„Blau – das ist für mich mehr als Farbe, das sind Gefühle und Empfindungen. Es ist irgendwie immer da. In Marokko zum Beispiel, dort, wo das Licht so besonders ist, wo die Nuancen, die Schattierungen meiner Lieblingsfarbe so kraftvoll durch das Bunte der Souks scheinen, wo sie den Himmel mit dem Meer verbinden oder ihre magische Kraft entfalten etwa im Jardin Majorelle in Marrakesch.
Blau – das wirkt heilend und beruhigend, aber es kann auch kühl und kalt erscheinen. Für mich ist es vor allem die Farbe der Ruhe, der Träume, die Hinwendung zum eigenen Inneren und die Verbindung mit der Ferne. Es sind diese Reisen, während derer ich mich inspirieren lasse, in den Norden Afrikas, nach Schottland, Taipeh, Italien oder auch Frankreich. Und es ist die Begegnung mit Künstlern aus anderen Welten, die mir so viel gibt. Der intensivste Kulturaustausch war für mich der zwischen marokkanischen und uns deutschen Künstlern. Das Kulturamt von Essaouira, dieser lebendigen Stadt an der Atlantikküste, hatte vier Malerinnen aus Bayern eingeladen gemeinsam mit einheimischen Künstlern auszustellen. Das dortige Museum und die neu renovierte Bastei boten ein gutes Ambiente. Unsere Bilder hingen mittendrin, da war nichts Unstimmiges, stattdessen Ergänzendes, Belebendes. Ich freue mich schon auf einen Gegenbesuch der marokkanischen Künstler.
Blau – das kann so kraftvoll, so grenzenlos leuchtend sein. Wie spannend ist es, Grenzen zu überwinden, sich mit Künstlern aus anderen Kulturen, wie etwa Marokko, auszutauschen. Das ist faszinierend, anregend, das nehme ich mit nach Hause. Es sind all die vielen Farben der Gewürze, der Wüste und des Meeres, die sich schon in meine nächsten Bilder einbringen. Als kleines Dankeschön für die Einladung nach Essaouira haben eine Kollegin und ich mit dortigen Kindern riesige Wandflächen in ihren Schulen bemalt.
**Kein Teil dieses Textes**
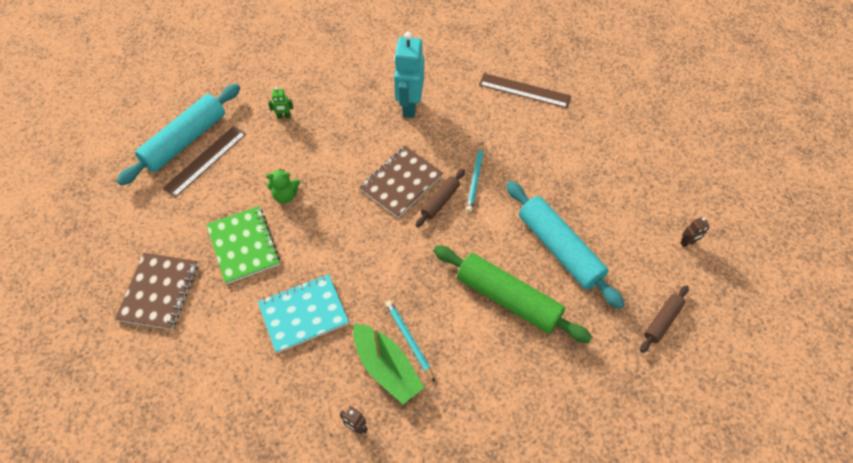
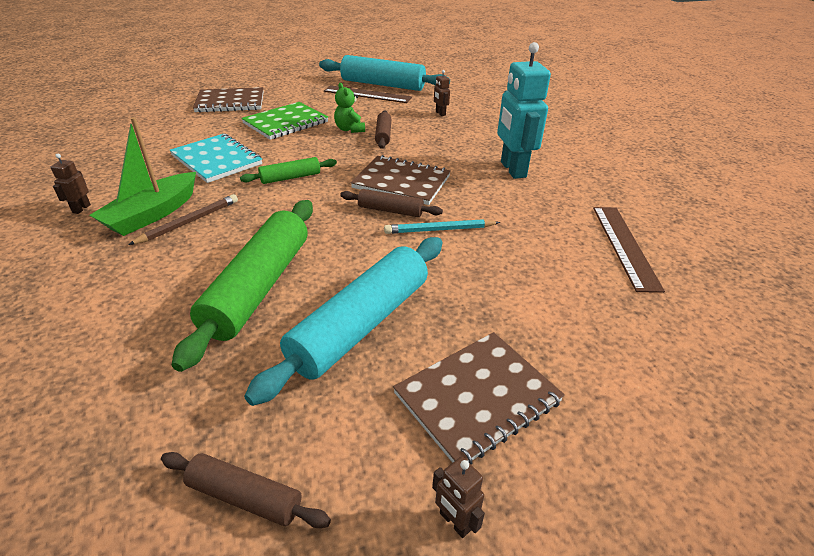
camera: 70 degrees right, 20 degrees down
green robot [268,87,293,119] -> brown robot [434,70,450,116]
turquoise pencil [385,300,435,382] -> brown pencil [128,194,238,245]
turquoise robot [394,32,424,118] -> turquoise robot turned 90 degrees counterclockwise [497,42,551,179]
none -> green rolling pin [240,157,337,184]
none -> brown rolling pin [375,110,391,149]
none -> brown notebook [393,332,565,465]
Blau – es gibt so viele Möglichkeiten, mit dieser Farbe zu spielen, sie zu nutzen für den eigenen Ausdruck, oft ist das kulturell mitgeprägt. Ein großes Highlight war für mich zum Beispiel der Kulturaustausch mit Taipeh, mit zwei Ausstellungen, in denen ich meine Bilder vorstellen durfte. 2004 ging es dann nach Schottland. Dort bekam ich eine Einzelausstellung in der Patriothall Gallery in Edinburgh (Edinburgh-Munich partnership) und organisierte 2007 eine Gemeinschaftsausstellung mit Gegeneinladung nach München. Seither habe ich gute Freunde in Schottland. Bei Wanderungen auf Mull, Iona und Staffa konnte ich viele Eindrücke über die Hebriden in meinem Skizzenbuch festhalten. Es sind diese spontanen Eindrücke, die später im Atelier auf Leinwand oder Papier gebracht werden. Die Umsetzung erfolgt in übereinandergelegten Farb-Schichtungen, in die ich oft mit Bleistift und Tusche Strukturen einarbeite. Die Farbe setze ich kraftvoll, um auch den Augenblick aus der Vielzahl der Eindrücke festzuhalten.
Blau – das hat auch übertragende Bedeutungen. So kann ich natürlich nicht nur „ins Blaue“ hinein leben, also habe ich zusätzlich zu meinen Malkursen im eigenen Atelier auch jährliche Fahrten mit meinen Schülern nach Venedig unternommen. Diese brachten mir nicht nur die Küche Italiens, sondern vor allem auch das Licht Tintorettos näher. Die Kunst war selbstverständlicher Teil meines Lebens. Mein Vater und mein Großvater waren Lüftlmaler. In Neubeuern am Inn erzählen noch heute viele Hauswände von der künstlerischen Kraft, die meine Familie prägt. Für mich ist bis heute der künstlerische Austausch wertvoll. Und so fühle ich mich nicht nur auf meinen Malreisen, sondern auch in meinem Atelier in der Künstlergemeinschaft Reismühle sehr wohl.
Warum male ich? Fragen Sie den Vogel warum er singt!